(DATA LISTING begins)

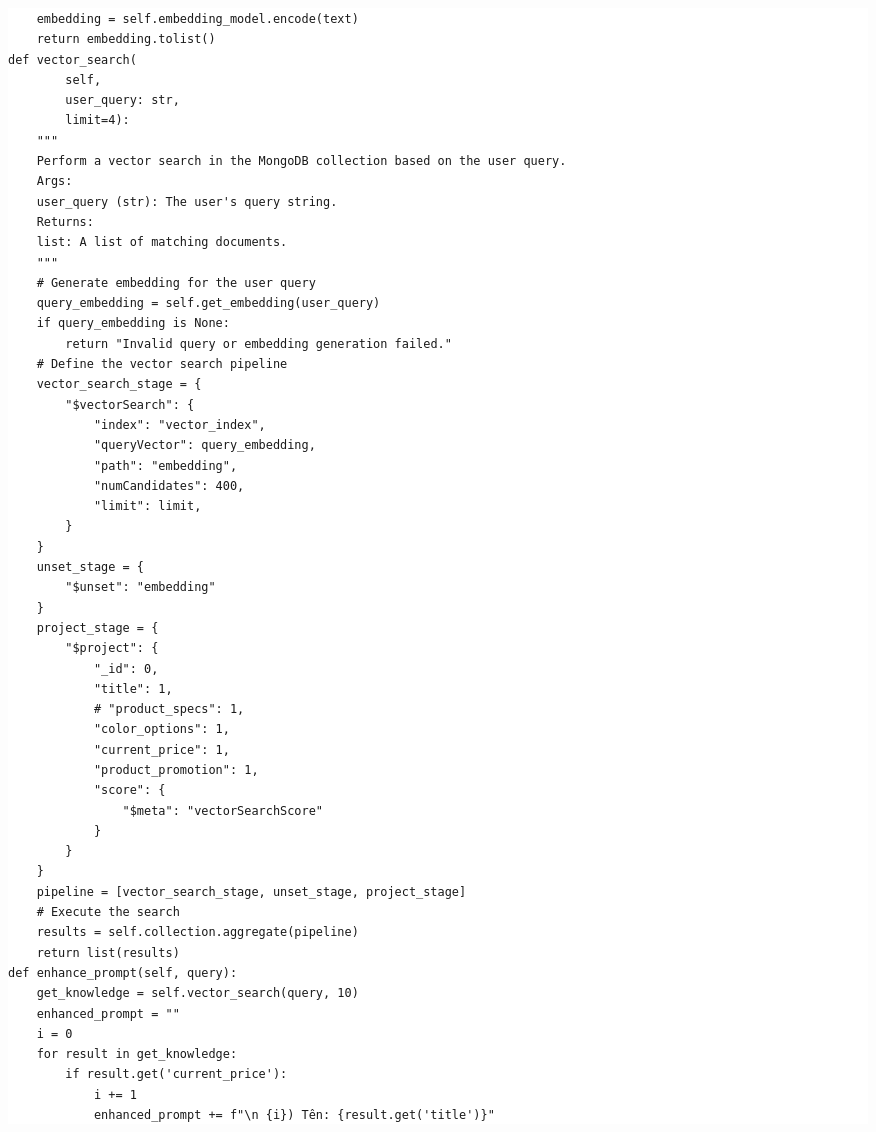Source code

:         embedding = self.embedding_model.encode(text)
        return embedding.tolist()
    def vector_search(
            self, 
            user_query: str, 
            limit=4):
        """
        Perform a vector search in the MongoDB collection based on the user query.
        Args:
        user_query (str): The user's query string.
        Returns:
        list: A list of matching documents.
        """
        # Generate embedding for the user query
        query_embedding = self.get_embedding(user_query)
        if query_embedding is None:
            return "Invalid query or embedding generation failed."
        # Define the vector search pipeline
        vector_search_stage = {
            "$vectorSearch": {
                "index": "vector_index",
                "queryVector": query_embedding,
                "path": "embedding",
                "numCandidates": 400,
                "limit": limit,
            }
        }
        unset_stage = {
            "$unset": "embedding" 
        }
        project_stage = {
            "$project": {
                "_id": 0,  
                "title": 1, 
                # "product_specs": 1,
                "color_options": 1,
                "current_price": 1,
                "product_promotion": 1,
                "score": {
                    "$meta": "vectorSearchScore"
                }
            }
        }
        pipeline = [vector_search_stage, unset_stage, project_stage]
        # Execute the search
        results = self.collection.aggregate(pipeline)
        return list(results)
    def enhance_prompt(self, query):
        get_knowledge = self.vector_search(query, 10)
        enhanced_prompt = ""
        i = 0
        for result in get_knowledge:
            if result.get('current_price'):
                i += 1
                enhanced_prompt += f"\n {i}) Tên: {result.get('title')}"
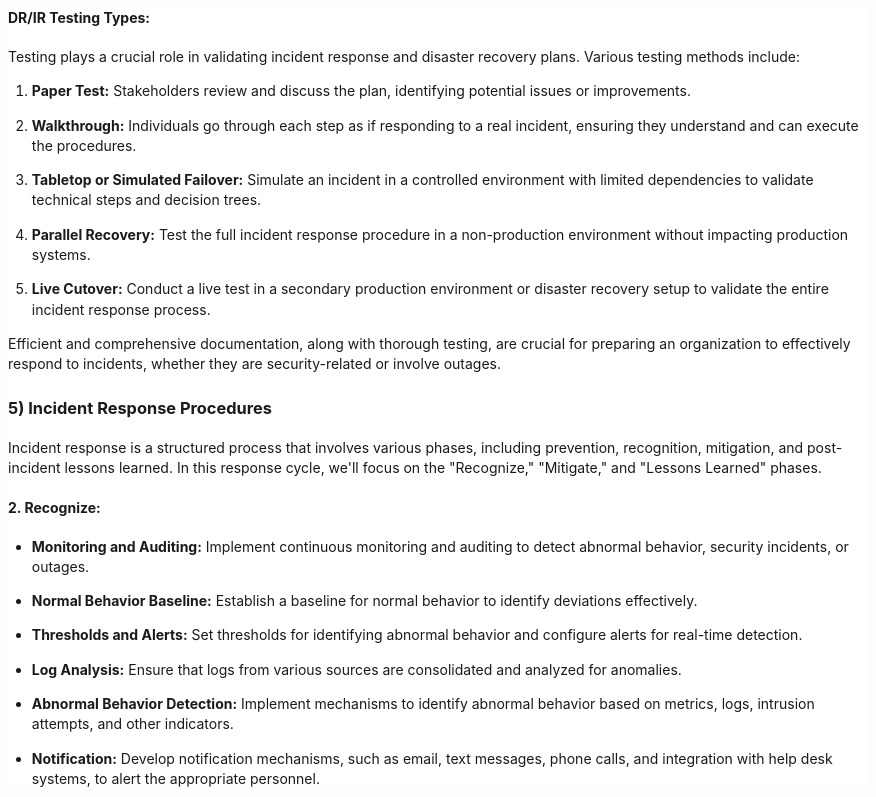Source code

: #### DR/IR Testing Types:

Testing plays a crucial role in validating incident response and
disaster recovery plans. Various testing methods include:

1.  **Paper Test:** Stakeholders review and discuss the plan,
    identifying potential issues or improvements.

2.  **Walkthrough:** Individuals go through each step as if responding
    to a real incident, ensuring they understand and can execute the
    procedures.

3.  **Tabletop or Simulated Failover:** Simulate an incident in a
    controlled environment with limited dependencies to validate
    technical steps and decision trees.

4.  **Parallel Recovery:** Test the full incident response procedure in
    a non-production environment without impacting production systems.

5.  **Live Cutover:** Conduct a live test in a secondary production
    environment or disaster recovery setup to validate the entire
    incident response process.

Efficient and comprehensive documentation, along with thorough testing,
are crucial for preparing an organization to effectively respond to
incidents, whether they are security-related or involve outages.

###  **5) Incident Response Procedures**

Incident response is a structured process that involves various phases,
including prevention, recognition, mitigation, and post-incident lessons
learned. In this response cycle, we\'ll focus on the \"Recognize,\"
\"Mitigate,\" and \"Lessons Learned\" phases.

#### 2. Recognize:

-   **Monitoring and Auditing:** Implement continuous monitoring and
    auditing to detect abnormal behavior, security incidents, or
    outages.

-   **Normal Behavior Baseline:** Establish a baseline for normal
    behavior to identify deviations effectively.

-   **Thresholds and Alerts:** Set thresholds for identifying abnormal
    behavior and configure alerts for real-time detection.

-   **Log Analysis:** Ensure that logs from various sources are
    consolidated and analyzed for anomalies.

-   **Abnormal Behavior Detection:** Implement mechanisms to identify
    abnormal behavior based on metrics, logs, intrusion attempts, and
    other indicators.

-   **Notification:** Develop notification mechanisms, such as email,
    text messages, phone calls, and integration with help desk systems,
    to alert the appropriate personnel.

(DATA LISTING ends)

• _TASK DETAILS_
For this exercise, set down the lines in the entries above from the one with "pipeline = [vector_search_stage, unset_stage, project_stage]" through the one with "learned. In this" exactly as written, without any pictures.

• _RESULT OF THE EXERCISE_
        pipeline = [vector_search_stage, unset_stage, project_stage]
        # Execute the search
        results = self.collection.aggregate(pipeline)
        return list(results)
    def enhance_prompt(self, query):
        get_knowledge = self.vector_search(query, 10)
        enhanced_prompt = ""
        i = 0
        for result in get_knowledge:
            if result.get('current_price'):
                i += 1
                enhanced_prompt += f"\n {i}) Tên: {result.get('title')}"
Source code

: #### DR/IR Testing Types:

Testing plays a crucial role in validating incident response and
disaster recovery plans. Various testing methods include:

1.  **Paper Test:** Stakeholders review and discuss the plan,
    identifying potential issues or improvements.

2.  **Walkthrough:** Individuals go through each step as if responding
    to a real incident, ensuring they understand and can execute the
    procedures.

3.  **Tabletop or Simulated Failover:** Simulate an incident in a
    controlled environment with limited dependencies to validate
    technical steps and decision trees.

4.  **Parallel Recovery:** Test the full incident response procedure in
    a non-production environment without impacting production systems.

5.  **Live Cutover:** Conduct a live test in a secondary production
    environment or disaster recovery setup to validate the entire
    incident response process.

Efficient and comprehensive documentation, along with thorough testing,
are crucial for preparing an organization to effectively respond to
incidents, whether they are security-related or involve outages.

###  **5) Incident Response Procedures**

Incident response is a structured process that involves various phases,
including prevention, recognition, mitigation, and post-incident lessons
learned. In this response cycle, we\'ll focus on the \"Recognize,\"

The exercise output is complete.